Noch sind es nur Pläne der Regierung, doch der Bundestag wird wohl in Kürze strengere Gesetze beschließen. Werkverträge sollen eingeschränkt, möglicherweise gar verboten werden. Berlin möchte außerdem den Tiertransport strenger regulieren und die Viehhaltung artgerechter gestalten. Tatsächlich darf das Fleisch einer lebendigen Kreatur nicht zur billigen Massenware verkümmern.

Und plötzlich will auch der Unternehmer Clemens Tönnies alles anders machen. Er und sein Management - dieses Konzentrat unternehmerischer Untugenden - scheinen den Widerstand gegen Veränderungen in ihrer Branche aufzugeben. Doch niemand sollte sich von ihnen blenden lassen: Zu oft haben die Kotelett-Könige bereits Besserung gelobt, um dann doch nur die eigene Brieftasche zum Maßstab ihres Handelns zu machen. Dabei ist es ein Anachronismus, dass ausgerechnet der moderne Industriestaat Deutschland  Schweinefüßchen bis nach China exportiert. Und es ist eine Schande, dass diese Form der Sklavenarbeit mitten in Deutschland möglich ist.

Engherzige Argumentation

Doch nicht alle in Deutschland befürworten eine strengere Regulierung der Fleischindustrie. Denn am Ende wird diese zu höheren Lebensmittelpreisen führen. Da wird plötzlich engherzig argumentiert - es werde ja niemand gezwungen, in Deutschland zu arbeiten. Doch dem widerspricht schon das Grundgesetz. Dort heißt es: "Die Würde des Menschen ist unantastbar." Die Grundrechte sind allen Menschen zwischen Rhein und Oder garantiert - ganz gleich, woher sie kommen, woran sie glauben, ob sie jung oder alt, reich oder arm sind.
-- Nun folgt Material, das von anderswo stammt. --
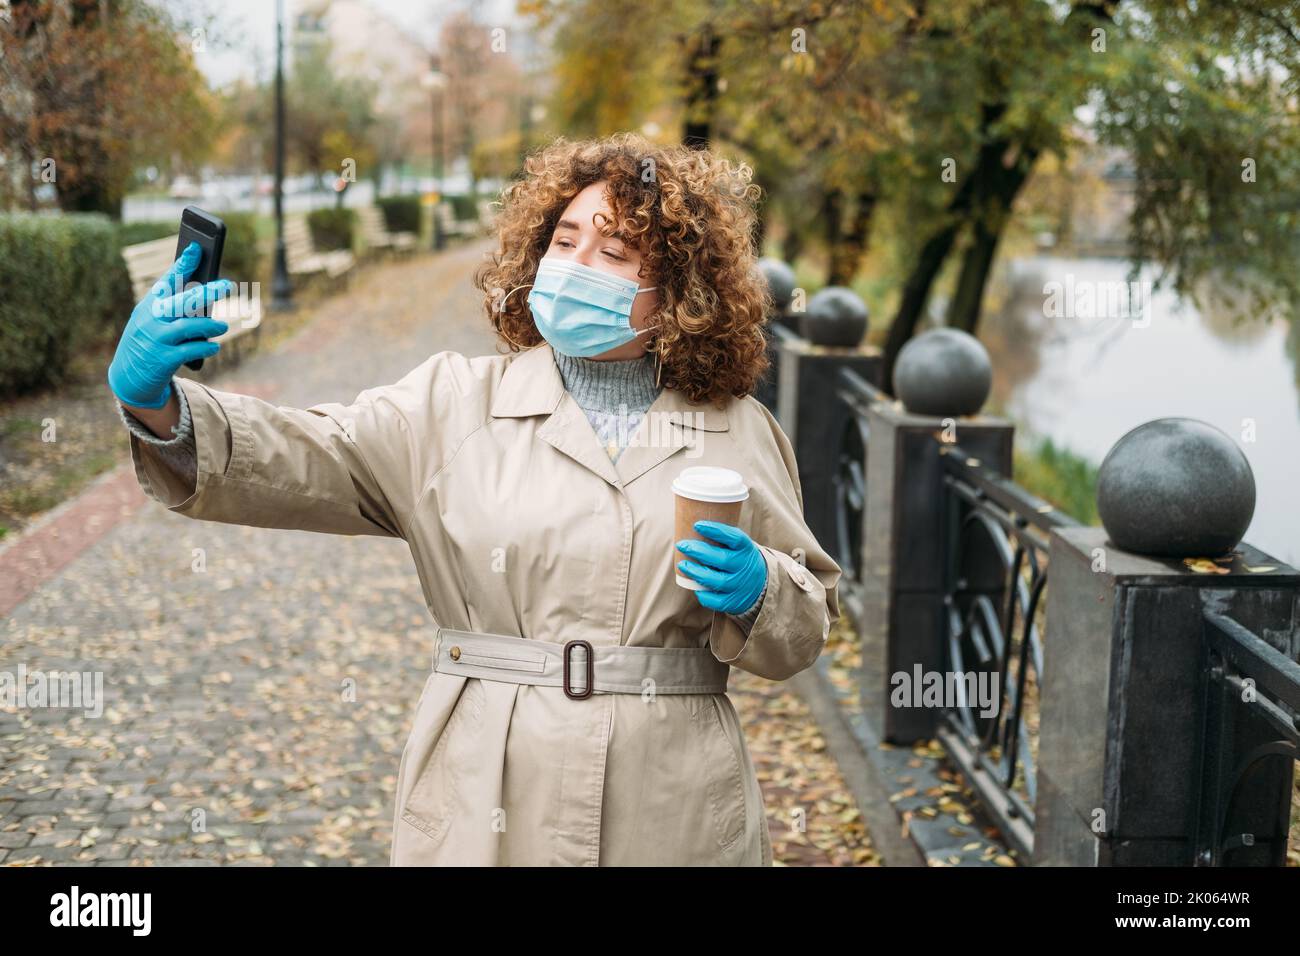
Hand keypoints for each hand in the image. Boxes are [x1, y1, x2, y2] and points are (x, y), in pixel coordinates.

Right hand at [107, 241, 232, 408]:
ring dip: (210, 325)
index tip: (197, 248)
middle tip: (227, 285)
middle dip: (207, 291)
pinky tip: (215, 346)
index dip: (182, 265)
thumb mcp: (154, 320)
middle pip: (183, 301)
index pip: (167, 281)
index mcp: (149, 305)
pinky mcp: (163, 360)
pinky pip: (190, 350)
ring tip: (223, 325)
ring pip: (189, 326)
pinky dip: (206, 347)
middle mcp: (151, 319)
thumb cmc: (149, 341)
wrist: (128, 376)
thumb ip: (175, 308)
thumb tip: (207, 295)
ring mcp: (157, 340)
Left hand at [676, 520, 767, 614]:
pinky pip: (716, 601)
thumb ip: (721, 538)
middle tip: (681, 545)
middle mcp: (745, 567)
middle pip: (723, 559)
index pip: (734, 538)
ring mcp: (740, 586)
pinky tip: (695, 586)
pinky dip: (703, 594)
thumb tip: (692, 526)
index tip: (697, 525)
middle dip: (699, 551)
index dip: (716, 531)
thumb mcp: (738, 546)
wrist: (759, 585)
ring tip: (682, 564)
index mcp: (746, 549)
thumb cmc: (738, 559)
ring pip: (717, 581)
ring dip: (697, 572)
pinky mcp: (734, 601)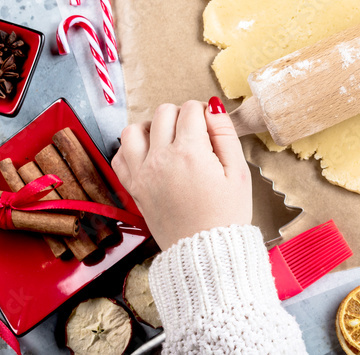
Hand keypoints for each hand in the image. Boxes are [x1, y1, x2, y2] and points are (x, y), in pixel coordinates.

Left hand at [112, 99, 252, 251]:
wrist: (207, 254)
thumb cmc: (227, 215)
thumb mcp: (239, 172)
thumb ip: (225, 134)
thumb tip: (212, 106)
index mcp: (190, 153)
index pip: (190, 110)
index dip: (204, 112)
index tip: (211, 126)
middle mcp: (160, 159)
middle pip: (163, 113)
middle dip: (181, 116)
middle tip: (195, 133)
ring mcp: (142, 174)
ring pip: (133, 129)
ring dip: (151, 127)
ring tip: (168, 139)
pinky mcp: (134, 189)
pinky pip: (120, 156)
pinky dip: (131, 149)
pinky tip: (150, 154)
In Wirklichkeit sind oft eine in Deutschland unvorstellbare Armut oder die Krankheit eines ihrer Liebsten die Gründe, weshalb die Menschen aus Ost- und Südosteuropa hierher kommen. Die meisten erhalten für ihre Schwerstarbeit noch nicht einmal den dafür gesetzlich festgelegten Mindestlohn. Und ihre Arbeitgeber zwingen sie zu Überstunden, für die es gar keinen Lohn gibt.

Auch wenn der Lockdown in Gütersloh bald endet: Die Fleischindustrie muss sich radikal ändern, am besten in ganz Europa. Sie ist um der Menschen willen da - und nicht umgekehrt.